Os dissidentes de extrema-direita incluem o deputado federal e herdeiro de Bolsonaro Eduardo, bem como muitos membros de partidos fora da bolha de Bolsonaro, como os deputado federais Kim Kataguiri do liberal-conservador União Brasil, Lucas Redecker do PSDB e Adriana Ventura, do libertário Novo. A principal preocupação deles é o risco de o governo Lula criar um sistema de vigilância estilo Big Brother para espionar adversários e cercear a liberdade de expressão, além de confundir opinião com incitação ao crime.

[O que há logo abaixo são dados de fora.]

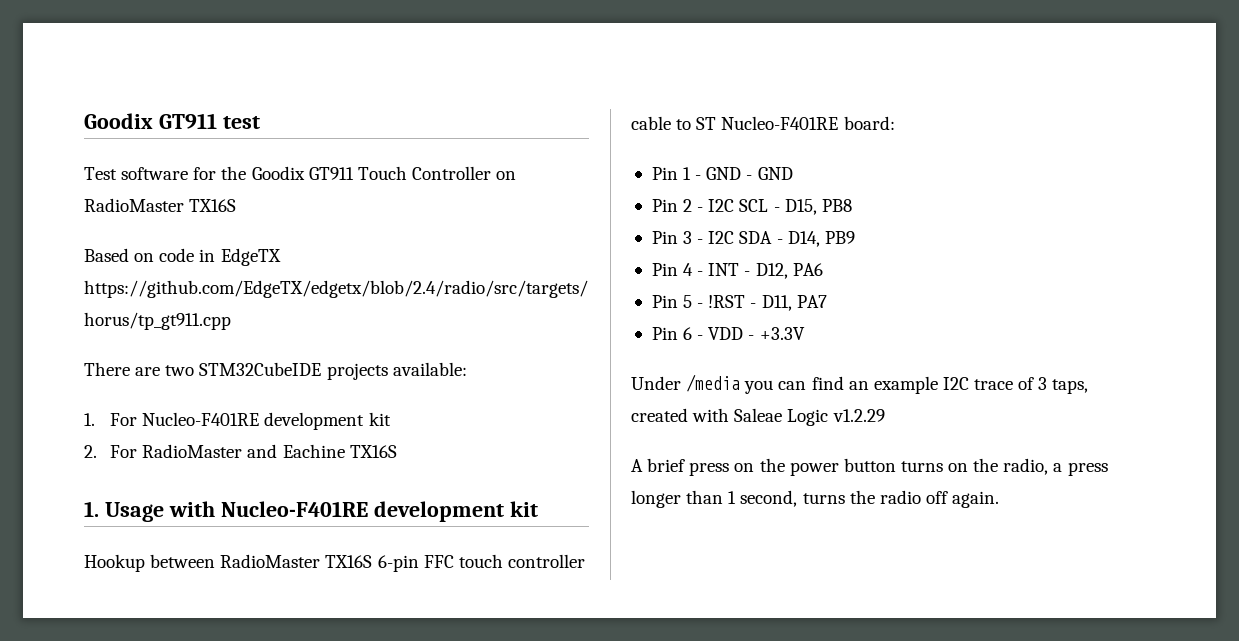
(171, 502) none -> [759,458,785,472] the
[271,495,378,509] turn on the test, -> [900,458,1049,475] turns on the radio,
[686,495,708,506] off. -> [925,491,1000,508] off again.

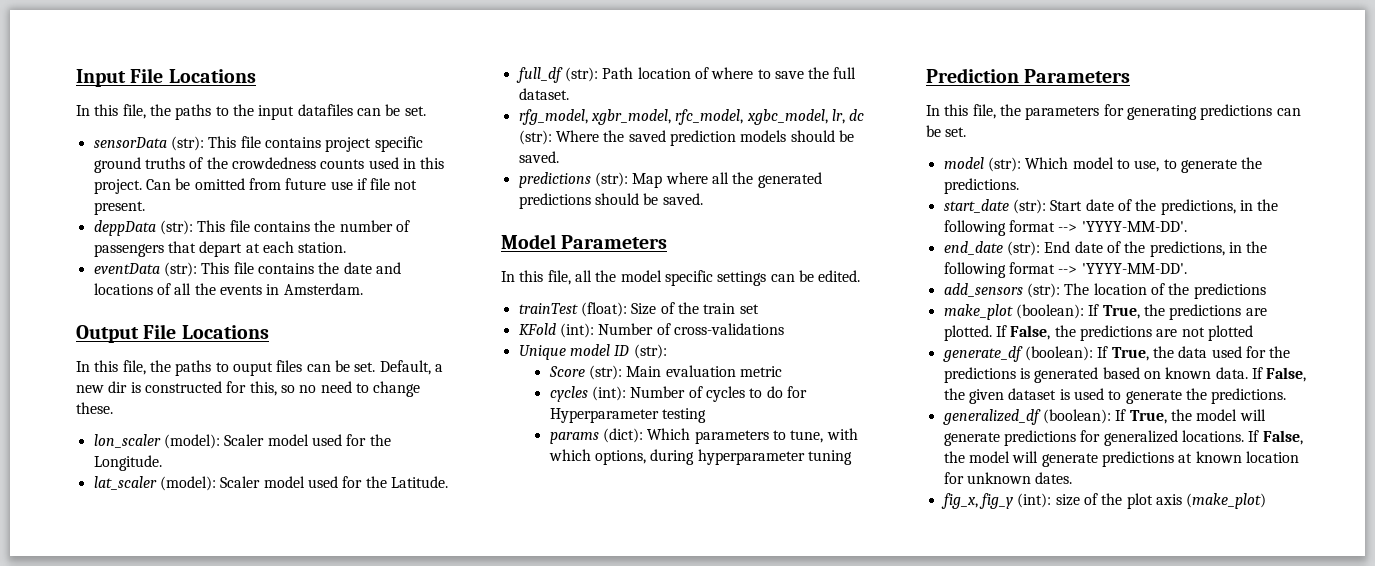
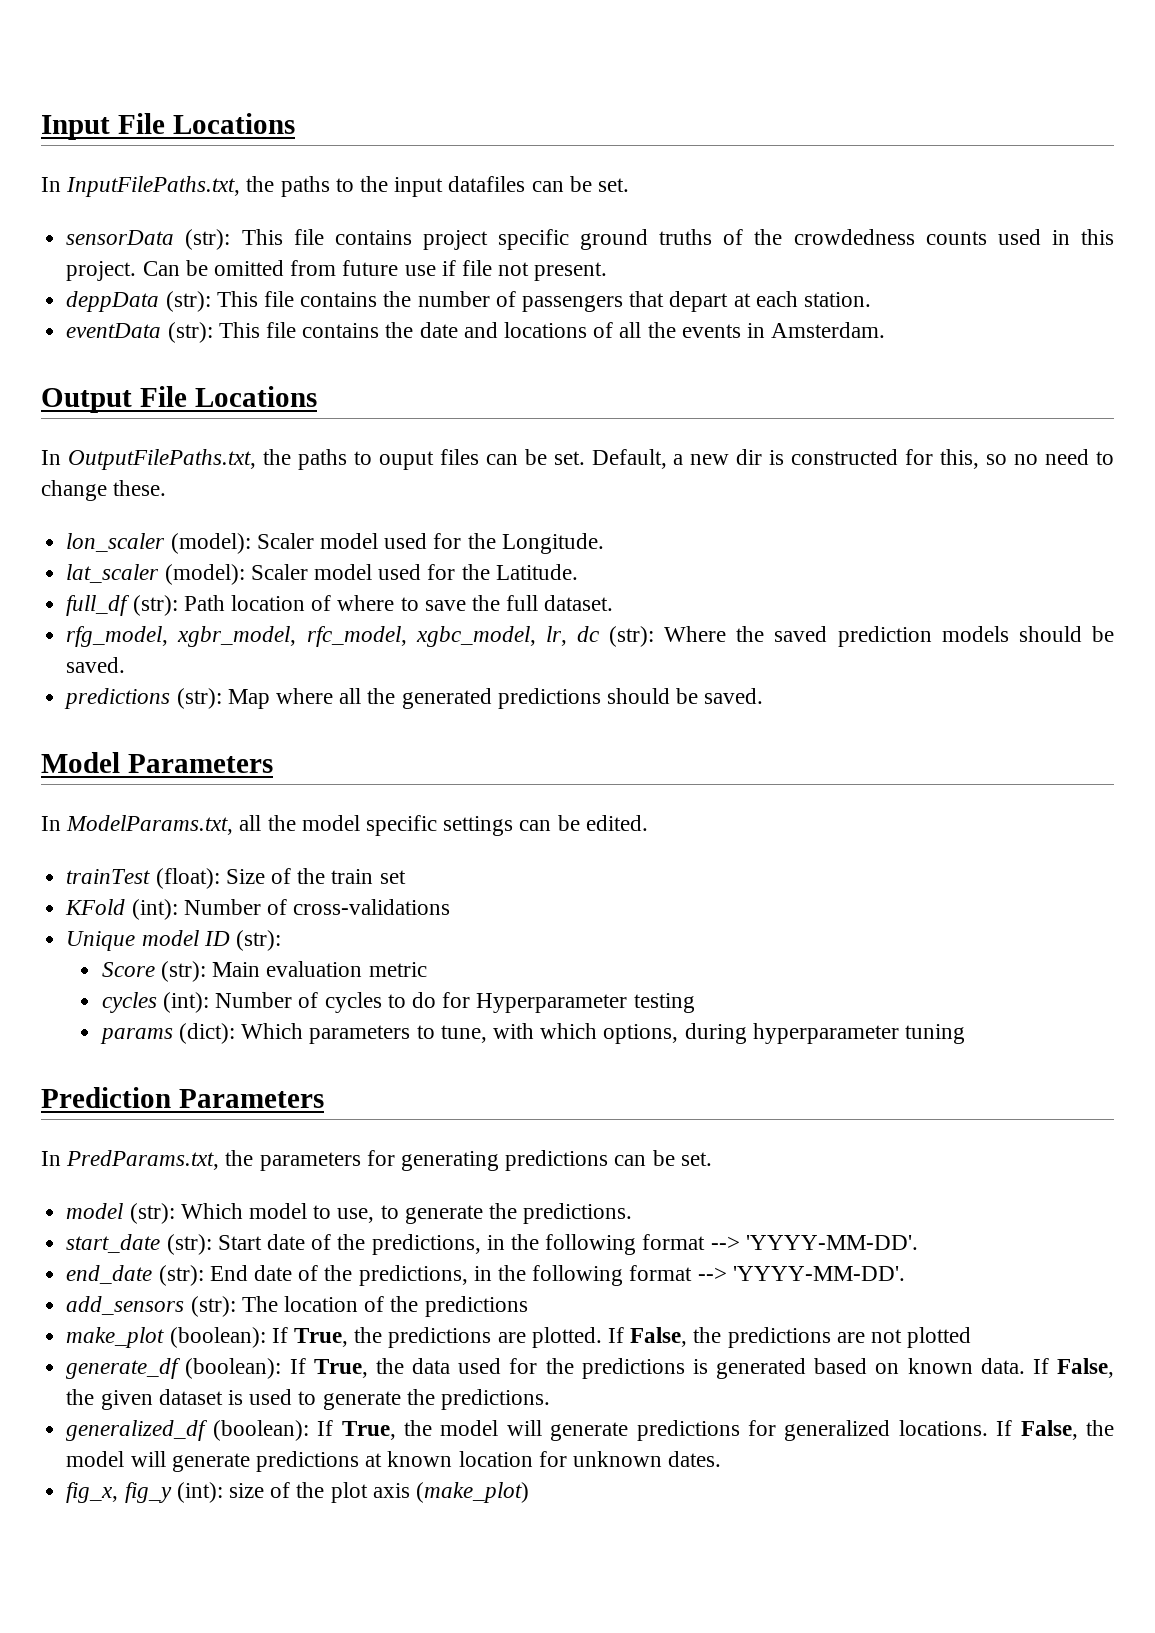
[94,104,146,119] this file, -> [66,176,241,197] InputFilePaths.txt,
[94,360,146,375] this file, -> [67,449,256,470] OutputFilePaths.txt,
[519,270,571,285] this file, -> [66,815,234,835] ModelParams.txt,
[944,104,996,119] this file, -> [66,1150,220,1170] PredParams.txt,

No Brasil, o debate sobre como regular os danos digitais está esquentando. Com vários dispositivos do decreto presidencial a serem regulamentados, a AGU deve cumprir a promessa de impedir que a vigilância se transforme em censura. Ao mesmo tempo, políticos e influenciadores que transformaram fake news, conspirações e discursos de ódio em um nicho de negócios estão direcionando suas armas digitais para o novo órgão. De qualquer forma, enquanto legisladores e juízes brasileiros desbravam novos caminhos, os governos de todo o mundo estarão observando de perto.
Há muito em jogo – e não apenas no Brasil. Se instituições legadas estão perdendo credibilidade em todos os lugares, o mesmo acontece com a integridade das informações online. A confiança na internet caiu 18% no Brasil desde 2019, uma das quedas mais acentuadas entre os 20 países analisados pelo New Institute, sediado na Alemanha. Talvez não seja nenhuma surpresa que os novos trapaceiros midiáticos que dependem da via digital sem restrições para disseminar seu rancor pelo mundo possam se transformar em seus próprios piores inimigos.